— THE DATA —
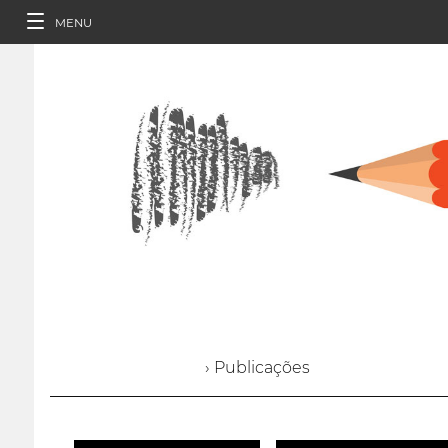
MENU
› Publicações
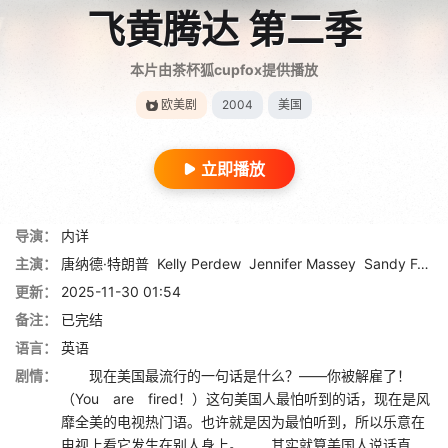
飞黄腾达 第二季
本片由茶杯狐cupfox提供播放
欧美剧
2004
美国
立即播放
导演：
内详
主演：
唐纳德·特朗普
Kelly Perdew
Jennifer Massey
Sandy Ferreira
更新：
2025-11-30 01:54
备注：
已完结
语言：
英语
剧情：
现在美国最流行的一句话是什么？——你被解雇了！
（You are fired！）这句美国人最怕听到的话，现在是风
靡全美的电视热门语。也许就是因为最怕听到，所以乐意在
电视上看它发生在别人身上。 其实就算美国人说话直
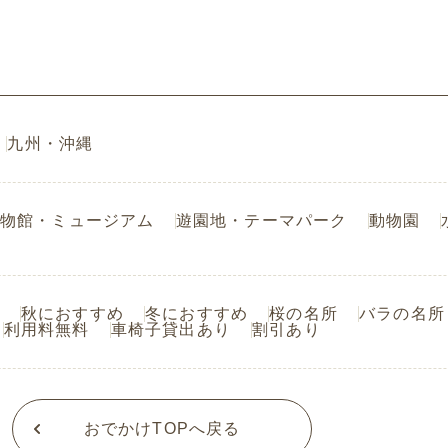
九州・沖縄
物館・ミュージアム
遊園地・テーマパーク
動物園
秋におすすめ
冬におすすめ
桜の名所
バラの名所
利用料無料
車椅子貸出あり
割引あり
おでかけTOPへ戻る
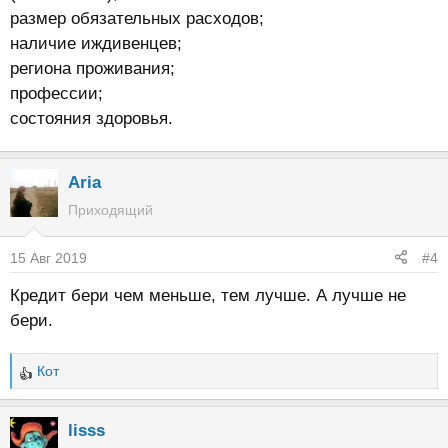
размер обязательных расходов;
наличие иждивенцев;
региона проживания;
профессии;
состояния здоровья.
Aria
Приходящий
15 Авг 2019
#4
Кредит бери чем меньше, тем лучше. А лучше не
бери.
Кот
Р
е
а
lisss
к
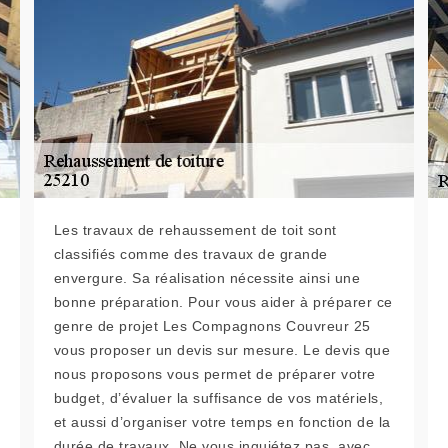
Les travaux de rehaussement de toit sont
classifiés comme des travaux de grande
envergure. Sa réalisation nécessite ainsi une
bonne préparation. Pour vous aider à préparer ce
genre de projet Les Compagnons Couvreur 25
vous proposer un devis sur mesure. Le devis que
nous proposons vous permet de préparer votre
budget, d’évaluer la suffisance de vos matériels,
et aussi d’organiser votre temps en fonction de la
durée de travaux. Ne vous inquiétez pas, avec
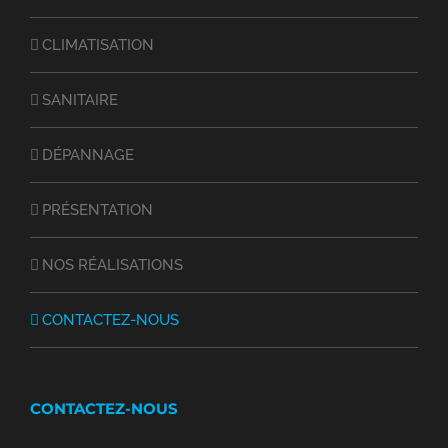
CLIMATISATION
SANITAIRE
DÉPANNAGE
PRÉSENTATION
NOS RÉALISATIONS
CONTACTEZ-NOUS
CONTACTEZ-NOUS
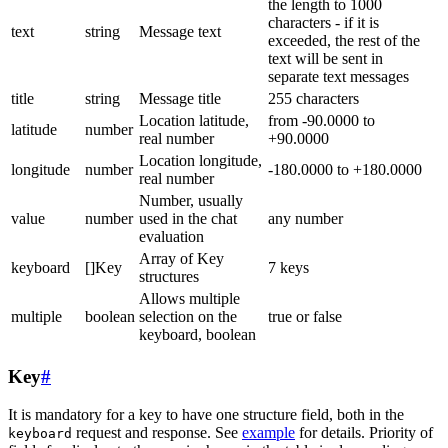
the length to 1000
characters - if it is
text
string
Message text
exceeded, the rest of the
text will be sent in
separate text messages
title
string
Message title
255 characters
Location latitude,
from -90.0000 to
latitude
number
real number
+90.0000
Location longitude,
longitude
number
-180.0000 to +180.0000
real number
Number, usually
value
number
used in the chat
any number
evaluation
Array of Key
keyboard
[]Key
7 keys
structures
Allows multiple
multiple
boolean
selection on the
true or false
keyboard, boolean
Key
#
It is mandatory for a key to have one structure field, both in the
request and response. See
example
for details. Priority of
keyboard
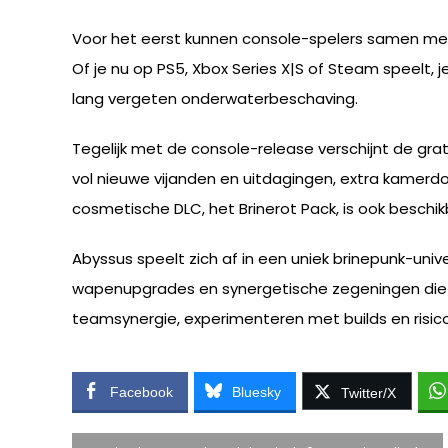
Voor het eerst kunnen console-spelers samen met
Of je nu op PS5, Xbox Series X|S of Steam speelt, 
lang vergeten onderwaterbeschaving.
Tegelijk met de console-release verschijnt de gr
vol nieuwe vijanden en uitdagingen, extra kame
cosmetische DLC, het Brinerot Pack, is ook beschikbaa
Abyssus speelt zich af in een uniek brinepunk-un
wapenupgrades en synergetische zegeningen die e
teamsynergie, experimenteren met builds en risi
Facebook
Bluesky
Twitter/X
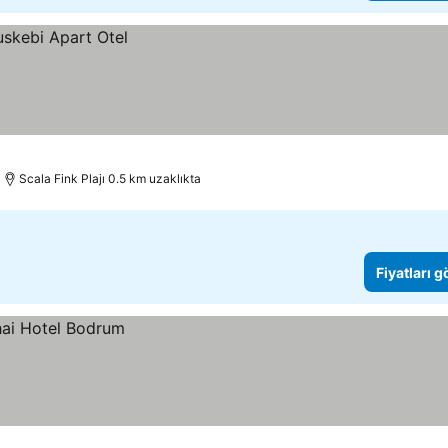
Scala Fink Plajı 0.5 km uzaklıkta
Fiyatları 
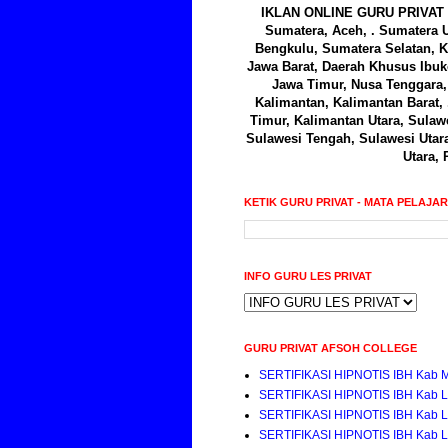
IKLAN ONLINE GURU PRIVAT 
Sumatera, Aceh, . Sumatera U
Bengkulu, Sumatera Selatan, K
Jawa Barat, Daerah Khusus Ibuk
Jawa Timur, Nusa Tenggara, 
Kalimantan, Kalimantan Barat,
Timur, Kalimantan Utara, Sulawe
Sulawesi Tengah, Sulawesi Utar
Utara, 
KETIK GURU PRIVAT - MATA PELAJA
INFO GURU LES PRIVAT
GURU PRIVAT AFSOH COLLEGE
SERTIFIKASI HIPNOTIS IBH Kab 
SERTIFIKASI HIPNOTIS IBH Kab 
SERTIFIKASI HIPNOTIS IBH Kab 
SERTIFIKASI HIPNOTIS IBH Kab 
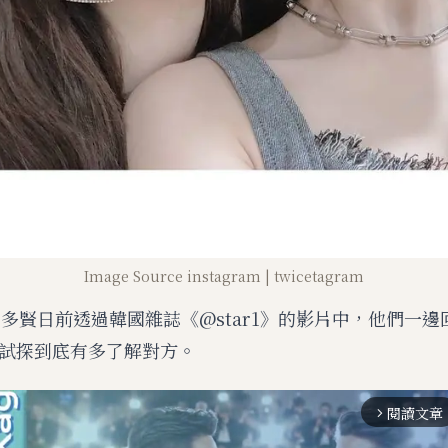
Image Source instagram | twicetagram
na和多賢日前透過韓國雜誌《@star1》的影片中，他們一
試探到底有多了解對方。
閱讀文章
arrow_forward_ios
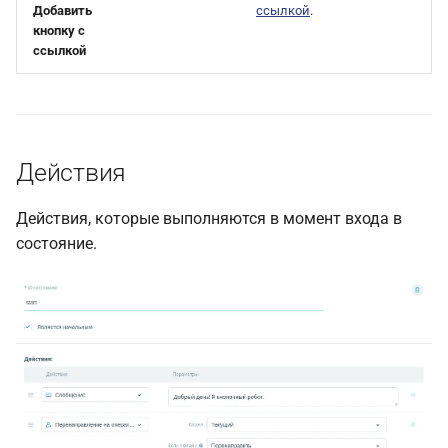
Добавить
ссылкой
.
кнопку с
ссылкой
Действия
Действия, которые выполняются в момент входа в
состояние.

— WHAT YOU ARE ASKED TO DO —
From the data above, keep only the lines that contain the word "travaux" and copy them out. The match is case-sensitive.

— RESPONSE —
Les travaux de rehaussement de toit sont
classifiés comme des travaux de grande
durée de travaux. Ne vous inquiétez pas, avec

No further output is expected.